--- Data supplied ---
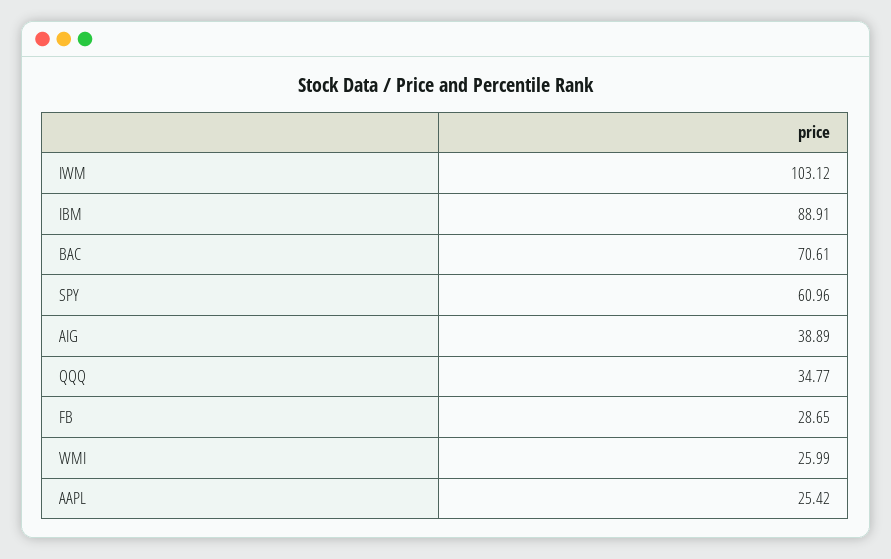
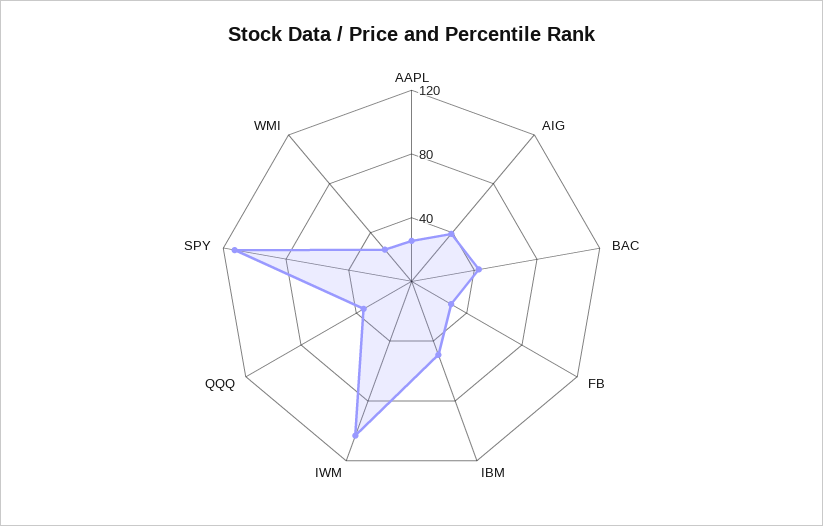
  {
    "IWM": 103.12,
-   "IBM": 88.91,
+   "IBM": 50,
-   "BAC": 70.61,
+   "BAC": 40,
-   "SPY": 60.96,
+   "SPY": 110,
    "AIG": 38.89,
    "QQQ": 34.77,
    "FB": 28.65,
    "WMI": 25.99,
    "AAPL": 25.42
  }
---
**Task description**
Since pictures are not part of the copy, set down only the remaining data exactly.

**The answer**
  {
    "IWM": 103.12,
-   "IBM": 88.91,
+   "IBM": 50,
-   "BAC": 70.61,
+   "BAC": 40,
-   "SPY": 60.96,
+   "SPY": 110,
    "AIG": 38.89,
    "QQQ": 34.77,
    "FB": 28.65,
    "WMI": 25.99,
    "AAPL": 25.42
  }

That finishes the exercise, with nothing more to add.